I am pulling down an SDFset of drugs from PubChem using the drug CIDs. There isn't an absolute match between our experimental drug list and those on PubChem. They differ by the include/exclusion of HCL molecules. For now, we would like to do maximum similarity matches between the root drug i.e., without the HCL mol. Is there any way of removing the HCL molecules from each SDF entry in R?
[In place of my earlier email]
Hi Thomas, I would be happy to send across the code once I finished compiling my CID list. I'll post a small code snippet here.
I am very new to cheminformatics; in your experience, would removing dihydro/hydro/chlorides, bromides etc., from an SDF entry within R be difficult? Is the SDF format logical in terms of how two separate molecules are organised?
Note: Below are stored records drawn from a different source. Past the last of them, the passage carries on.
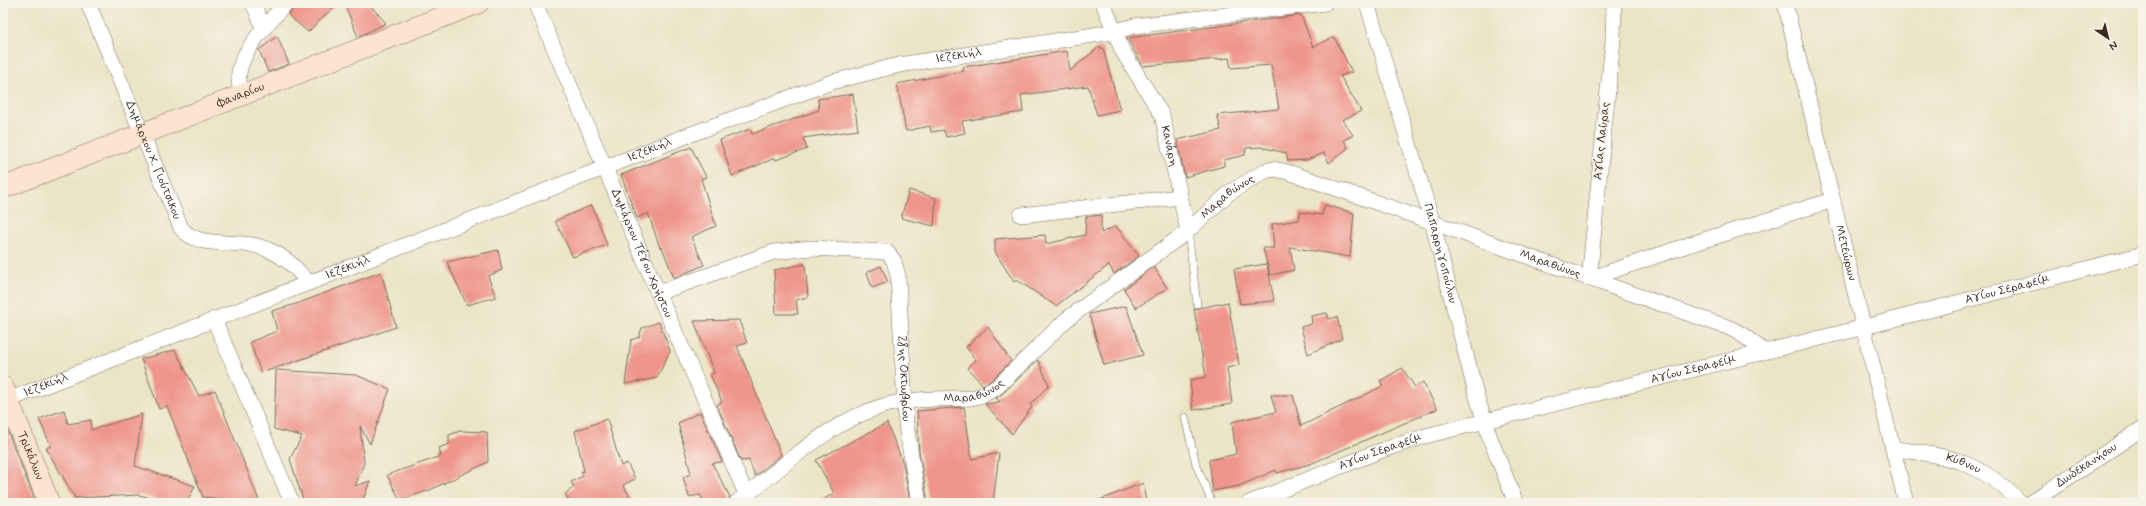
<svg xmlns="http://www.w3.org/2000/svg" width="2146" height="506" viewBox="0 0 2146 506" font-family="Mynerve,sans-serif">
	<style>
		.building { fill: #ef958b }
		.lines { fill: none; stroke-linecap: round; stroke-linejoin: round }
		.lane-casing { stroke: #796b59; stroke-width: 8 }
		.street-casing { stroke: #796b59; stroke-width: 16 }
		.secondary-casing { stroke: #796b59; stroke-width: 22 }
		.lane { stroke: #fff; stroke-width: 7 }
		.street { stroke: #fff; stroke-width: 15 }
		.secondary { stroke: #fde4d0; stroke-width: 21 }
		.labels { text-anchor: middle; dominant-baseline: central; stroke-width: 3.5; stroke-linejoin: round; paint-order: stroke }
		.street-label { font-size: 12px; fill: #3b2a1e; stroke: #f7f3e8 }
	</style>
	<rect width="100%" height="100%" fill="#f7f3e8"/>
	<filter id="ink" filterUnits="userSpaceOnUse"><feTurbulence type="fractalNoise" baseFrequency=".025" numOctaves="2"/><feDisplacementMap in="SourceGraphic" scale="8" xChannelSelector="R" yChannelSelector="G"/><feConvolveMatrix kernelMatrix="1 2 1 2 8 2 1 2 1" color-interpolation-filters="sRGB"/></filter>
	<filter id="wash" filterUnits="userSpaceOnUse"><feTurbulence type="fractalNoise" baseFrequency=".012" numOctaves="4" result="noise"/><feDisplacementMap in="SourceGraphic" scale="16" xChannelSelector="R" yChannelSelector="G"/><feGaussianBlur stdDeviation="0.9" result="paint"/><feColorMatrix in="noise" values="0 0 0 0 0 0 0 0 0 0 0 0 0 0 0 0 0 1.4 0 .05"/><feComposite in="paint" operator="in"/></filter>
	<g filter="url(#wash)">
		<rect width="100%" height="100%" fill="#ebe5c7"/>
		<g id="blocks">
			<g class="building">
				<polygon points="298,3 338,3 308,32 288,15"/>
				<polygon points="344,3 368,3 386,23 358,37"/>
				<polygon points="1301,15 1313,47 1334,37 1352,72 1340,76 1361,111 1342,120 1353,135 1344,140 1348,148 1329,163 1324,153 1307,160 1288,161 1286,153 1261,147 1246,148 1245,155 1224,160 1224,166 1185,177 1177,140 1221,130 1217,115 1279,109 1271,65 1231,68 1229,58 1143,66 1127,38"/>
				<polygon points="277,36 289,64 268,72 259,50"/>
				<polygon points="1100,46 1101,49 1103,48 1120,110 1097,115 1088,86 1021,95 1023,112 962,121 965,133 946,137 944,130 931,132 930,126 906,131 897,84 964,71 963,67 1067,51 1070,71"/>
				<polygon points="853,94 858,130 803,138 807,149 776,160 775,158 732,176 720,140 750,129 752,134 819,110 818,99"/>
				<polygon points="691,147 706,177 701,179 716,226 691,237 704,265 674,278 662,247 660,248 648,213 637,218 621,175"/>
				<polygon points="909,190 936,198 934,226 901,218"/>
				<polygon points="592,205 607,245 573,257 555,221"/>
				<polygon points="1325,205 1354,213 1350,257 1290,247 1294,270 1270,275 1263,248 1274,248 1272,224 1299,220 1300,212 1322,215"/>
				<polygon points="1101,215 1101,233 1116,226 1139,256 1114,274 1109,265 1056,306 1017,280 1014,282 995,252 995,239 1045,235 1046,244 1085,235 1086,217"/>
				<polygon points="498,250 502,270 488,276 496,297 467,305 447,262"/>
				<polygon points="805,264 808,297 796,300 798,314 776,314 774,270"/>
				<polygon points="1267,264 1274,301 1240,304 1234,269"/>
				<polygon points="881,266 888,282 872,288 867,272"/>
				<polygon points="1154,267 1167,288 1136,308 1124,289"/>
				<polygon points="381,272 396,327 261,373 250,342 277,331 272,311 296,304"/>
				<polygon points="1228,302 1239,365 1227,368 1232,404 1193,410 1190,380 1206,377 1194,309"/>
				<polygon points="1126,306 1143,355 1104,365 1089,314"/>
				<polygon points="1327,313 1329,319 1337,317 1342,339 1308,354 1301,327 1312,324 1311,316"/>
				<polygon points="739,320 747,343 737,346 781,455 755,476 749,460 741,461 717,405 722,402 710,374 714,373 694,321"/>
				<polygon points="659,322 670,351 657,378 625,384 631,340 639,337 642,328"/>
				<polygon points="988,327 1011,361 992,380 983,385 967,368 976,360 966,347"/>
				<polygon points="175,350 199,396 215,390 260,503 222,503 223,499 203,497 167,406 159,409 141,359"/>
				<polygon points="1038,360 1049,385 1030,405 1032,407 1012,434 985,404 1000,402 996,398 1003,393"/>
				<polygon points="1402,368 1415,387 1423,382 1437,409 1310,464 1277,473 1276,470 1239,486 1213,491 1209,460 1236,454 1232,422 1276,412 1271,395 1293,395 1301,426 1383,386 1380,381"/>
				<polygon points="276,370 356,375 390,389 370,444 360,426 364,463 355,486 370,481 362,503 304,503 290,459 302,436 274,429"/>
				<polygon points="964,407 972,459 999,453 993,503 928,503 919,451 917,411"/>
				<polygon points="64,410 68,424 91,420 91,430 142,414 135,466 195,486 187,503 170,503 139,495 75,498 46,448 51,446 39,419"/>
				<polygon points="700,412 722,462 712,463 730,497 727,503 706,503 700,495 689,497 683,477 691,474 678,423"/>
				<polygon points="607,419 621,466 627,463 635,479 623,485 634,503 571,503 565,494 574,487 571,482 583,476 581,472 584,471 575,431"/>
				<polygon points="3,420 36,503 3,503"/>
				<polygon points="887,423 903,463 910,503 818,503 834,493 816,460"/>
				<polygon points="460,431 487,432 488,462 430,490 400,500 387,475 441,456 439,448 449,444 449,435"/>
				<polygon points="1143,483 1146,503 1095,503 1095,502"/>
			</g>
		</g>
	</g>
	<g filter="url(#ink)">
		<use href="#blocks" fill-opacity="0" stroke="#796b59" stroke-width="1"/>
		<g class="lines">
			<g class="lane-casing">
				<g id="lane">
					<polyline points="1188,231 1197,304"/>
					<polyline points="1185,417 1196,464 1212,503"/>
				</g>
			</g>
			<g class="street-casing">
				<g id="street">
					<path id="s1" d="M88,3L181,228C198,249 233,240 257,246C278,251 295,265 308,283"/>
					<polyline points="253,3 264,29"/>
					<path id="s2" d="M535,3L658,293L750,503"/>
					<path id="s3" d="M1103,3L1122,50L1162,115L1188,231"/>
					<path id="s4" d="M1367,3L1432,221L1476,394L1490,438L1516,503"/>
					<polyline points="1614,3 1613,40 1589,279 1688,245 1833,200"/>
					<path id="s5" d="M1785,3L1906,503"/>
					<path d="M242,95C240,88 238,81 239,73C242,50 270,21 286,3"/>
					<polyline points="1021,215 1180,197"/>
					<path id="s6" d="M658,293L774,252L811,248L887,252L894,261L898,276L906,425L919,503"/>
					<polyline points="214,319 292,503"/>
					<path id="s7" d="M3,402L686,136L832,82L899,65L1113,32L1134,26L1325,3"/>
					<path id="s8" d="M1894,449C1949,455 1981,462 2021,503"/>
					<path id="s9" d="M736,503C784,467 833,416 895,403C919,398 946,399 971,398L983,395L997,387L1067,319L1188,231L1229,193L1265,171L1273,169L1288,172C1436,222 1582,277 1730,328L1744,336L1764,351"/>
					<path id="s10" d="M1249,503L1377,452L1425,436L1865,327L2143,254"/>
					<path id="s11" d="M2030,503L2143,428"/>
				</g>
			</g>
			<g class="secondary-casing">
				<g id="secondary">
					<path id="s12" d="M3,188L478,3"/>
					<path id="s13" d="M3,387L49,503"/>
				</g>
			</g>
			<use href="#lane" class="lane"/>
			<use href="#street" class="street"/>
			<use href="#secondary" class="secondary"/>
		</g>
	</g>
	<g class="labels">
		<g class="street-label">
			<text stroke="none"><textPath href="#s7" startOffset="1018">Ιεζεκιήλ</textPath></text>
			<text stroke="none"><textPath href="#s12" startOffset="255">Φαναρίου</textPath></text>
			<text transform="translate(1602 141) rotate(-84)">Αγίας Λαύρας</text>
			<text stroke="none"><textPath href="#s3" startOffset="159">Κανάρη</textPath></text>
			<text stroke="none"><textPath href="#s7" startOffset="694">Ιεζεκιήλ</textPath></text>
			<text stroke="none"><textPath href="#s1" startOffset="170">Δημάρχου Χ. Γιούτσικου</textPath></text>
			<text stroke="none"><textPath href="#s9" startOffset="594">Μαραθώνος</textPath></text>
			<text stroke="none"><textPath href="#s5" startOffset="257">Μετεώρων</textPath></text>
			<text stroke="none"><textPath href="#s2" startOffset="272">Δημάρχου Τέγου Χρήστου</textPath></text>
			<text stroke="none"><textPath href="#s4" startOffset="261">Παπαρρηγοπούλου</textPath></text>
			<text stroke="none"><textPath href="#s9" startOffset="941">Μαραθώνος</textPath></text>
			<text stroke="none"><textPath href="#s7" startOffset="370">Ιεζεκιήλ</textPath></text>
			<text stroke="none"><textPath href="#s10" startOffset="789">Αγίου Σεραφείμ</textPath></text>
			<text stroke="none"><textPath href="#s10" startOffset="465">Αγίου Σεραφείμ</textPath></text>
			<text stroke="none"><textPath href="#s6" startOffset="366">28ης Οκτωβρίου</textPath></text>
			<text stroke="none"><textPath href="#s7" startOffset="46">Ιεζεκιήλ</textPath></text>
			<text stroke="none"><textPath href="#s9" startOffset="270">Μαραθώνος</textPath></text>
			<text stroke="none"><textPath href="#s10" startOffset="141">Αγίου Σεραφείμ</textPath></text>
			<text stroke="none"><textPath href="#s13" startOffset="74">Τρικάλων</textPath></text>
			<text stroke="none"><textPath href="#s8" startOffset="71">Κύθνου</textPath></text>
			<text stroke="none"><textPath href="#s11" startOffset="68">Δωδεκανήσου</textPath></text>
		</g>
	</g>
	<rect width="2146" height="506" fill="none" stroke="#f7f3e8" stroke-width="16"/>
	<g transform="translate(2108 38) rotate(145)" stroke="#f7f3e8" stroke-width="3" paint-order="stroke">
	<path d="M0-3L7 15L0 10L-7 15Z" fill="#3b2a1e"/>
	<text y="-6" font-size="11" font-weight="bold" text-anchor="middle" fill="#3b2a1e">N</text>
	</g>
</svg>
Some CIDs with a mismatch of additional compounds e.g., dihydrochloride, bromide, etc. 6434889 1979 6420038 5281082 245005 5763 76971380 102678 123606 441325 11065 60496 2170 9301 60795 2247 54360 5362123 23705 8478 7699 2346 50088 12456 5702220 31100 2448 64737 2480 23724817 5831 90010 40127 2585 23649704 10206 9571016 71821 80311 5282478
I will add this to the to-do list and report back when it is available.
That's great! I'll be using your excellent ChemmineR package quite a lot over the next 6 months. If I find anything else, I'll post it to Bioconductor support forums (in case it's a likely oversight on my behalf).